## Selected passage
Treatment of Angle Class II Division II Malocclusion with Deep Overbite
Dental News Volume XVIII, Number IV, December, 2011
by Dr. Kholood Alfoudari
Abstract
A 13 years old female presented in the late mixed dentition stage with a
Class II division 2 incisor relationship on a moderate Class II skeletal base
with average vertical proportions. The upper arch presented with mild crowding
and retroclined central incisors. The lower arch was also mildly crowded with
proclined labial segment. In occlusion, the overbite was deep and complete with
scissor bite involving the upper and lower right 1st premolars.
The treatment consisted of an initial sectional fixed appliance
involving the upper labial segment followed by a Twin Block appliance. A subsequent second phase of upper and lower
pre-adjusted edgewise fixed appliances were used on a non-extraction basis for
definitive alignment, levelling and occlusal detailing. Retention consisted of removable upper
and lower Essix retainers.
Introduction
A Class II incisor relationship is
defined by the British Standards classification as being present when the lower
incisor edges occlude posterior to the cingulum plateau of the upper incisors1.
In Class II division 2 cases, the upper central incisors are retroclined and
the overjet usually minimal but may be increased. Treatment of class II div 2 cases of growing
patients with moderate to severe skeletal discrepancy usually involves proclination
of the upper labial segment, converting the incisal relationship to a Class II
division I malocclusion. Then the treatment is followed by a functional
appliance phase to correct the sagittal discrepancy. The initial phase of
proclination of the upper labial segment is achieved by one of the following
methods:
1 -Expansion and
Labial Segment Alignment Appliance (ELSAA) is the most commonly used.
2 -Sectional
fixed appliance treatment to the upper labial segment only.
3 -Modified twin
block appliance as demonstrated by Dyer and colleagues (2001) where they
incorporated an anterior screw and torquing spurs in the twin block appliance
for the upper labial segment. This avoids the need for an initial upper labial
segment alignment.

## Raw data
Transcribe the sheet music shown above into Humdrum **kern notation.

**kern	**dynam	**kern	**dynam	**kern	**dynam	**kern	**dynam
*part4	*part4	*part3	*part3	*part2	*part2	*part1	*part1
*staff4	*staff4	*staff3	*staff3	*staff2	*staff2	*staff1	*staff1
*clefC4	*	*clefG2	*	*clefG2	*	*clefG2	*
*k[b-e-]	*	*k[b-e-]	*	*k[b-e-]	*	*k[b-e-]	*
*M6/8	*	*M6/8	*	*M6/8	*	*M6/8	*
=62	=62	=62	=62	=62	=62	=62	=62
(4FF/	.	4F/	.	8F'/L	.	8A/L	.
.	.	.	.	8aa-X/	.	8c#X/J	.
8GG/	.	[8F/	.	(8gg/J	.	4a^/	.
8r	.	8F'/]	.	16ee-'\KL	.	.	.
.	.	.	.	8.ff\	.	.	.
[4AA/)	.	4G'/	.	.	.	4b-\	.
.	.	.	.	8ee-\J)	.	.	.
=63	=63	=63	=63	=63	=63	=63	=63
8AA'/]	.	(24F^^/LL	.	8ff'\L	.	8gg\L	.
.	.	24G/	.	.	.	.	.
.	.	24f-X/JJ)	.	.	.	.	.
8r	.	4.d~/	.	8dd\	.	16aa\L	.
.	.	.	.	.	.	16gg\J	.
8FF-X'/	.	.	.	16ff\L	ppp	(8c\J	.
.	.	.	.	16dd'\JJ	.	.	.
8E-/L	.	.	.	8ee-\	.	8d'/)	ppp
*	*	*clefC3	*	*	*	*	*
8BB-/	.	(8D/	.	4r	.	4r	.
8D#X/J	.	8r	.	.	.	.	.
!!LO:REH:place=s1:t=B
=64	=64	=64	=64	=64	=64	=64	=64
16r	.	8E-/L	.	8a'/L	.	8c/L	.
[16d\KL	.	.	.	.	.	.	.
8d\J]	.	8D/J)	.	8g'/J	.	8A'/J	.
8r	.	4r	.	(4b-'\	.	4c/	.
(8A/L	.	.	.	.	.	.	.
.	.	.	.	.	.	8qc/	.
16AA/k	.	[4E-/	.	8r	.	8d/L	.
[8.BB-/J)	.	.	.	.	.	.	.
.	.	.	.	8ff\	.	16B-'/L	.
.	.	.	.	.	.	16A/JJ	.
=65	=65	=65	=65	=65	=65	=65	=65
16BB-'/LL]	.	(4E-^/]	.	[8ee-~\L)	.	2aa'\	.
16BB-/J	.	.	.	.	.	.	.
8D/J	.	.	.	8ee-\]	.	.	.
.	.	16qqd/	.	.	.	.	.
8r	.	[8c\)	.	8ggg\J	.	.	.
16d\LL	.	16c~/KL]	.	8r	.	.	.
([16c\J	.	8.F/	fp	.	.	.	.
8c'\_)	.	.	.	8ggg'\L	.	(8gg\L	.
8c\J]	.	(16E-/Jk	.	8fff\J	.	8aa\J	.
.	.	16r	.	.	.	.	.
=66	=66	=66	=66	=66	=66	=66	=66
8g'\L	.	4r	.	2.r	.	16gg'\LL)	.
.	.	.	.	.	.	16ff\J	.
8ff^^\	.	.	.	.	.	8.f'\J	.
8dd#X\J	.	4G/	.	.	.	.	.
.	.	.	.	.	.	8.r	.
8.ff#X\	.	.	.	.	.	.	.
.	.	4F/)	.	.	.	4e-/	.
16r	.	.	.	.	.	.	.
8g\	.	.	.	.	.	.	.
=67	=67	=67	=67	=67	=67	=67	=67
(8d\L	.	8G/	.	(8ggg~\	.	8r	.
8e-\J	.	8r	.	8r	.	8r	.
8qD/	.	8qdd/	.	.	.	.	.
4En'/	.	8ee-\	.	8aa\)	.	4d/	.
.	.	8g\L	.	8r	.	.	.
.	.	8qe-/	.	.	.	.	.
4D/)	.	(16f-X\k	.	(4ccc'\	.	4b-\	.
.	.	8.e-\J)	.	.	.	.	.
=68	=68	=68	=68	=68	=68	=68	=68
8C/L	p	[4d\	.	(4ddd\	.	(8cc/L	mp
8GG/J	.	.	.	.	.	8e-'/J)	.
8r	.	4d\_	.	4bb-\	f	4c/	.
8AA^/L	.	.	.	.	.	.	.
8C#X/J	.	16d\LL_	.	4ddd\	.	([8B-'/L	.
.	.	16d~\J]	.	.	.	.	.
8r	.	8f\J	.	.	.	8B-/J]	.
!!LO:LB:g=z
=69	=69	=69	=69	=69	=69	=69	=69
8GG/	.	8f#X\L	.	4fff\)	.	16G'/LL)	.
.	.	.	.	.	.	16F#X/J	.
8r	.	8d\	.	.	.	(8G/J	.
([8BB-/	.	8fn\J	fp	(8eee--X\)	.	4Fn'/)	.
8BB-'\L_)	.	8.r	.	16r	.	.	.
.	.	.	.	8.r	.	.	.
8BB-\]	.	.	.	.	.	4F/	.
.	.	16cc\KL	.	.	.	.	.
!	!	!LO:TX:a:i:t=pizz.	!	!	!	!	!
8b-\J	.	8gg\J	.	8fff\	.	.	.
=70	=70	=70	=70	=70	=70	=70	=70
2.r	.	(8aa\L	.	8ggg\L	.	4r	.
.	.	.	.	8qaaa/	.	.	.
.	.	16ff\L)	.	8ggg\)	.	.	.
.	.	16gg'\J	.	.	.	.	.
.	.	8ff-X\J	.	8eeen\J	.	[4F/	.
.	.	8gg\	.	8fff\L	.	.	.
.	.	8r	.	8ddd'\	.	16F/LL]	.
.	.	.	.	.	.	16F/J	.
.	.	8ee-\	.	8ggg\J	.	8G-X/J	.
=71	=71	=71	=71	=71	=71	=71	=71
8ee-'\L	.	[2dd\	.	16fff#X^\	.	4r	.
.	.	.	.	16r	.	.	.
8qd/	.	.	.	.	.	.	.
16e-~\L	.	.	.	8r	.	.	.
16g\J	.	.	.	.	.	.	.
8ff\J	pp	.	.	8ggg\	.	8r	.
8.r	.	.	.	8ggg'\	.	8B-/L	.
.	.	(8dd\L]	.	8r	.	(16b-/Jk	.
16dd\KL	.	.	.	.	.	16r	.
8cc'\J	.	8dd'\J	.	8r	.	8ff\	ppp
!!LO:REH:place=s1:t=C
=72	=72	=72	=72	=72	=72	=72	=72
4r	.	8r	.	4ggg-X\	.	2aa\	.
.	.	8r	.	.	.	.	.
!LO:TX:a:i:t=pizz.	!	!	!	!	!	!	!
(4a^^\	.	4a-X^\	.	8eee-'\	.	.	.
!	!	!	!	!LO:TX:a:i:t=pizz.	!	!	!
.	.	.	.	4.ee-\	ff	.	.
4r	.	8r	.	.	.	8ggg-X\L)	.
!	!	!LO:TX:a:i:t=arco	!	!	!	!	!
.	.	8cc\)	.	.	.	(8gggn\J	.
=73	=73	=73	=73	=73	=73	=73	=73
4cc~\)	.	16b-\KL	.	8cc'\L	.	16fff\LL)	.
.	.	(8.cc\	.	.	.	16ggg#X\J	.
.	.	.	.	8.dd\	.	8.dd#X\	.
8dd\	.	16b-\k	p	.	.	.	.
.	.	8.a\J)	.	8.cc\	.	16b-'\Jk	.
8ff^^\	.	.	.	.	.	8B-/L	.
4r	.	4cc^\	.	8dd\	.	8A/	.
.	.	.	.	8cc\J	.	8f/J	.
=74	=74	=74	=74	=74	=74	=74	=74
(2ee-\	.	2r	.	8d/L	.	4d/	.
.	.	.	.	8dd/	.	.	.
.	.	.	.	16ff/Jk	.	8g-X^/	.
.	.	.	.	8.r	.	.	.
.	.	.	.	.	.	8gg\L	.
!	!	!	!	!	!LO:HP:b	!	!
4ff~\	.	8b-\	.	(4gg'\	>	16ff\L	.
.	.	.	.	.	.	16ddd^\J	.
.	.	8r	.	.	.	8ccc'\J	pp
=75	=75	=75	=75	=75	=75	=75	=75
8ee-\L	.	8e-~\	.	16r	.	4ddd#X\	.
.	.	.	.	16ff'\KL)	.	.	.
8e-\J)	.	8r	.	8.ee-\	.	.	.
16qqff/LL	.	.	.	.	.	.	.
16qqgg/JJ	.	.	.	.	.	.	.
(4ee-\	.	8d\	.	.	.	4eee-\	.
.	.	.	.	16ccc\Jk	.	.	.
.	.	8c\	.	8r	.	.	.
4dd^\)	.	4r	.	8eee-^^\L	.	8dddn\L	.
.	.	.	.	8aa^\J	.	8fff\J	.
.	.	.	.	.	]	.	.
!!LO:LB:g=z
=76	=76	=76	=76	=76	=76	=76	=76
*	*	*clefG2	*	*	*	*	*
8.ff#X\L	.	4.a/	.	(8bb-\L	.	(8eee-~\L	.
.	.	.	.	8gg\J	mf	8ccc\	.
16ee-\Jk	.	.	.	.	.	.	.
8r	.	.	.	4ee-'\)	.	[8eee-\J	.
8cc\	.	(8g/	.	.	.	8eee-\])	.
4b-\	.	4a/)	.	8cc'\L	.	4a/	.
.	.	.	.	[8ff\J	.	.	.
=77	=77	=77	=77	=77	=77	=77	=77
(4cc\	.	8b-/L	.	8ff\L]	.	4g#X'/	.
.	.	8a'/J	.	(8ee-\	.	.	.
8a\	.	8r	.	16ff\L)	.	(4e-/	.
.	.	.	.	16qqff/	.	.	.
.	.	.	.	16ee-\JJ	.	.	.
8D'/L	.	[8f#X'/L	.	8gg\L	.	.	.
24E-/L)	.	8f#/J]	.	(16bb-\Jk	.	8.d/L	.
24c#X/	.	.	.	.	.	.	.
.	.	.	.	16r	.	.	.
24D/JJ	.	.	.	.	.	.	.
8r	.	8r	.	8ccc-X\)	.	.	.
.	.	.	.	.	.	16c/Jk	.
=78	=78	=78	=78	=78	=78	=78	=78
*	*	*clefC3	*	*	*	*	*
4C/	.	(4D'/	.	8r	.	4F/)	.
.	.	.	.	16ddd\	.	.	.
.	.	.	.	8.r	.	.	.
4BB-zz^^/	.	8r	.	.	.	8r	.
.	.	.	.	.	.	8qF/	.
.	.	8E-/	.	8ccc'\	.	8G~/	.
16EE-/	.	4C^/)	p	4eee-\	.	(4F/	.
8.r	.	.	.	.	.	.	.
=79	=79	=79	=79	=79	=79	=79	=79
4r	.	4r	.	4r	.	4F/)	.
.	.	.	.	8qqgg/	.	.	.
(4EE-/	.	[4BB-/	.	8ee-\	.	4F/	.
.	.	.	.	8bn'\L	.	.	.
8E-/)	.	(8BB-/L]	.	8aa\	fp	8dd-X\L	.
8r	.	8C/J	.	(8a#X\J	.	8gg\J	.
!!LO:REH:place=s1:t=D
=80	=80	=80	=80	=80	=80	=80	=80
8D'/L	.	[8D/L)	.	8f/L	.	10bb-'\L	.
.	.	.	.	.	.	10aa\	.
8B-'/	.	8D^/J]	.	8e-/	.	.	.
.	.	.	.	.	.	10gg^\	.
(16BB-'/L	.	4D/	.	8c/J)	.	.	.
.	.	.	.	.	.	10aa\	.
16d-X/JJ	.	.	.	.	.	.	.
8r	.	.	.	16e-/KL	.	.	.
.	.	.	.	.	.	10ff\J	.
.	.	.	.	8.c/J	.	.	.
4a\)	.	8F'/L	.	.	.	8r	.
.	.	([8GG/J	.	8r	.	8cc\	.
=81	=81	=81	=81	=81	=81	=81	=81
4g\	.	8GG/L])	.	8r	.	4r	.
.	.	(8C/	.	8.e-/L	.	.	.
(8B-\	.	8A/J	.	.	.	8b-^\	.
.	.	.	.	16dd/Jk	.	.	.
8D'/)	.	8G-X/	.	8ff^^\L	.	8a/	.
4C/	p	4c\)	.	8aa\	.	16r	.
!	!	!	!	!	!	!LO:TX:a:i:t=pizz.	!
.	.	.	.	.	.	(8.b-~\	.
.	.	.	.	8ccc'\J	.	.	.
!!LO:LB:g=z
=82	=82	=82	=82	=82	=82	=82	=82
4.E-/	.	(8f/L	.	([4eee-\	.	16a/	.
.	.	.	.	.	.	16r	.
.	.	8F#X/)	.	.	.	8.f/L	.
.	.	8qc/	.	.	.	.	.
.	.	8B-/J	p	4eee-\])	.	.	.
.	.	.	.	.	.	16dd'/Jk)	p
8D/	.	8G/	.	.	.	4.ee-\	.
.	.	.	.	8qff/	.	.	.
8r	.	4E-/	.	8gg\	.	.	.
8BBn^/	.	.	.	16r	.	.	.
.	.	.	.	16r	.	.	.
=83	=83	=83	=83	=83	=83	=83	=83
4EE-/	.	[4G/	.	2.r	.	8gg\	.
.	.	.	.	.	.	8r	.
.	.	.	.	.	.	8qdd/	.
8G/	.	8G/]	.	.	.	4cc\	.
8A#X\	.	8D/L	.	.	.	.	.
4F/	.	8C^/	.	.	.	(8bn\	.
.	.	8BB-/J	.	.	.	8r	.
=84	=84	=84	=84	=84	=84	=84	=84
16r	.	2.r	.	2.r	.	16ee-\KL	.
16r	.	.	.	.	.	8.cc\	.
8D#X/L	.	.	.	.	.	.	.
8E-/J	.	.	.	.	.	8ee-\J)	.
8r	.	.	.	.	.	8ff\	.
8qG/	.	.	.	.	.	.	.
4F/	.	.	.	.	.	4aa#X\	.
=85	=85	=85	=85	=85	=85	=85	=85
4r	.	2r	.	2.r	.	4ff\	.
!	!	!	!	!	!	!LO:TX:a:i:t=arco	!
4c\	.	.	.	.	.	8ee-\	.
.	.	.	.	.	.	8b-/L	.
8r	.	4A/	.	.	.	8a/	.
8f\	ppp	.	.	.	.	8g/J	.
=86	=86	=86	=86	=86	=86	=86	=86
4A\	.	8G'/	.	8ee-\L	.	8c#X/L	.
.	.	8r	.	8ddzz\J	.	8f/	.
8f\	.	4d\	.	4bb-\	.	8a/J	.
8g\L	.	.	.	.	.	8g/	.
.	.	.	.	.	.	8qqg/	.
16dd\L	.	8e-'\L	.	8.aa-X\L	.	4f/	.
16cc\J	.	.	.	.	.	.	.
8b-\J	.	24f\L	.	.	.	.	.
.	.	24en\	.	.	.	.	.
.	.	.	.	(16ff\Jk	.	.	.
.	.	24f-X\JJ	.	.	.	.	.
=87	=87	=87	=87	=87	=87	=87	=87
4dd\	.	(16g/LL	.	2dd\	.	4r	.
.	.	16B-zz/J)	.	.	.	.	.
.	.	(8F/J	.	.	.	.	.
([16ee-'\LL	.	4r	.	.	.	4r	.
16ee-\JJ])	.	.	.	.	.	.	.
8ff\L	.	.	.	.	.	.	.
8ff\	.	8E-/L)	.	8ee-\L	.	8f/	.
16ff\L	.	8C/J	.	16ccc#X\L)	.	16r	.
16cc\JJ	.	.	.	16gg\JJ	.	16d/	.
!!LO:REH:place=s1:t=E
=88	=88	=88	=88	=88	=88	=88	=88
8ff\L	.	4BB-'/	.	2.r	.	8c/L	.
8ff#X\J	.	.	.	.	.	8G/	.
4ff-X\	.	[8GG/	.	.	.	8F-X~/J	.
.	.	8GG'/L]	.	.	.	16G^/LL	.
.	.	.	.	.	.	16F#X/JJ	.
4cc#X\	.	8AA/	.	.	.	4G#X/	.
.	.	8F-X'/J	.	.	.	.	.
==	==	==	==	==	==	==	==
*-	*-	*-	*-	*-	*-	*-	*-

## Activity
In the case report on Class II division 2 malocclusion, what did retention consist of?

## Response for this exercise
Removable upper and lower Essix retainers.